Hi, i am kinda new to wood turning and would like to keep track of when i made what. However when I sign and date the bottom of my bowls some times the finish makes the ink run. Is there a pen that won't run thanks mike


----------



## ripjack13 (May 21, 2018)

I use an india ink pen. i let it dry for about an half hour before i spray or use ca finish. sometimes i'll use a woodburner to sign then go over that with the india pen, then finish...
I have a 5 pack of the chisel tips...


----------



## DKMD (May 21, 2018)

I use a wood burner pen with a 1/64 inch ball tip.

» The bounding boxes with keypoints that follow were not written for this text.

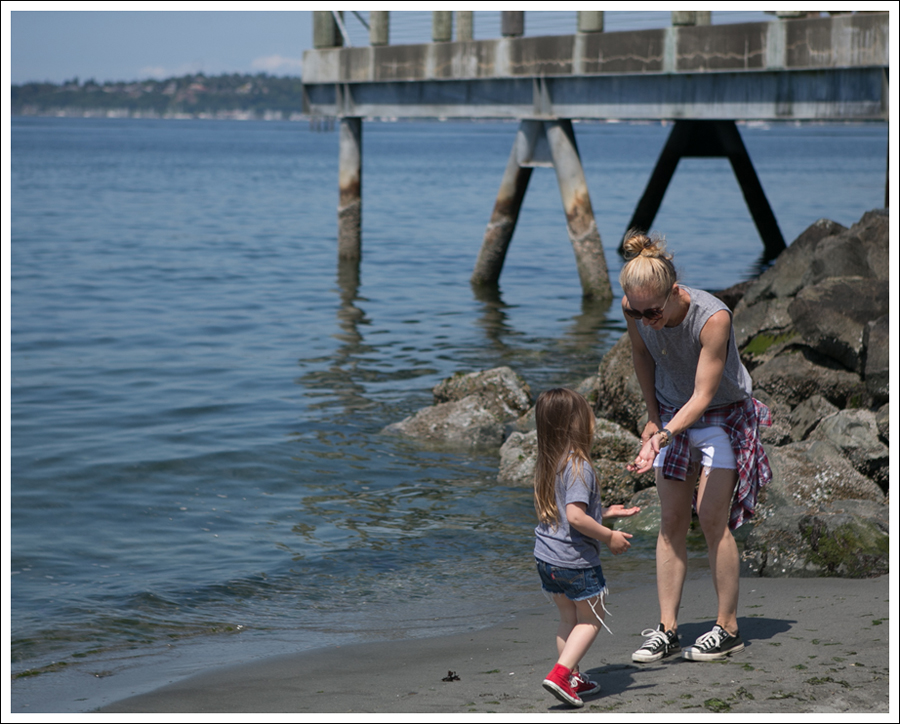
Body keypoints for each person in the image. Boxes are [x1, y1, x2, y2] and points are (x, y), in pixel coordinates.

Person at [619, 230, 771, 664]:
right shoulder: (633, 307)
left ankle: (728, 627)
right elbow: (641, 356)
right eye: (638, 312)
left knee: (710, 519)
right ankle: (667, 630)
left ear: (674, 292)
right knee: (670, 520)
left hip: (721, 416)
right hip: (670, 411)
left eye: (654, 311)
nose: (647, 320)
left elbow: (704, 396)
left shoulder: (712, 318)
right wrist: (652, 416)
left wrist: (664, 435)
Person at [533, 387, 641, 708]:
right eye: (588, 416)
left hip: (546, 558)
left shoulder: (549, 462)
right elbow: (575, 516)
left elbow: (567, 513)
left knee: (568, 618)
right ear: (578, 425)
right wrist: (608, 536)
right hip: (574, 560)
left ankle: (573, 676)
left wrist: (604, 512)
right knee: (592, 618)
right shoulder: (580, 466)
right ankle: (561, 674)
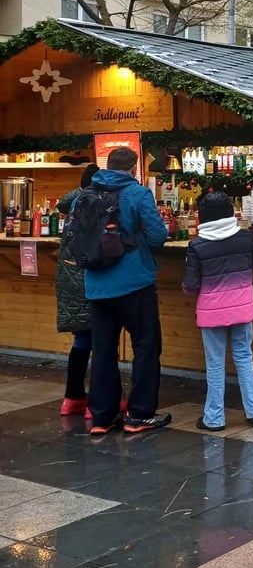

Probably not economical for just signing work, but it’s useful for other pyro stuff/decoration.

Reactions: Like 1


----------



## Karda (May 21, 2018)

thats an idea thanks


----------



## Spinartist (May 21, 2018)

https://www.dickblick.com/items/21377-2001/

Permapaque markers. I've put every finish I have on it immediately after signing & it *NEVER* runs or bleeds.
Mostly I wood burn my name in.

Reactions: Like 1


----------



## ripjack13 (May 21, 2018)

Spinartist said:


> https://www.dickblick.com/items/21377-2001/
> 
> Permapaque markers. I've put every finish I have on it immediately after signing & it *NEVER* runs or bleeds.



I just ordered one from amazon for $4.65 shipped!

Reactions: Like 1


----------



## Karda (May 21, 2018)

ok thanks I'll see if I can find one


----------



## ripjack13 (May 21, 2018)

Karda said:


> ok thanks I'll see if I can find one



Click the amazon link in my post above....


----------



## David Hill (May 23, 2018)

Fwiw— I just use my woodburner with the pen tip. No runs— sign. #, species, year.

Reactions: Like 1


----------



## TimR (May 23, 2018)

Some good options...I use Sigma Micron archive quality pens...like a super fine Sharpie, but better. You can get individual ones at art supply stores or in assorted pack to see which size you prefer. I’ve been using the 03 size, about 1/3 mm

Reactions: Agree 2


----------



## Karda (Aug 5, 2018)

Hi, I bought a Sakura Permapaque paint marker to mark the bowls I turn, But I can't seal my signature. I mark my bowl the the following night I coat it with water based poly or shellac and they both cause the writing to blead what can I use to clear coat this marker any ideas thanks Mike


----------



## Spinartist (Aug 5, 2018)

I use oil based poly & lacquer over the markers


----------



## Mike1950 (Aug 5, 2018)

i sign-number-date and put kind of wood on every piece. sharpie.


----------



## Karda (Aug 5, 2018)

should I seal the wood first them use the pen


----------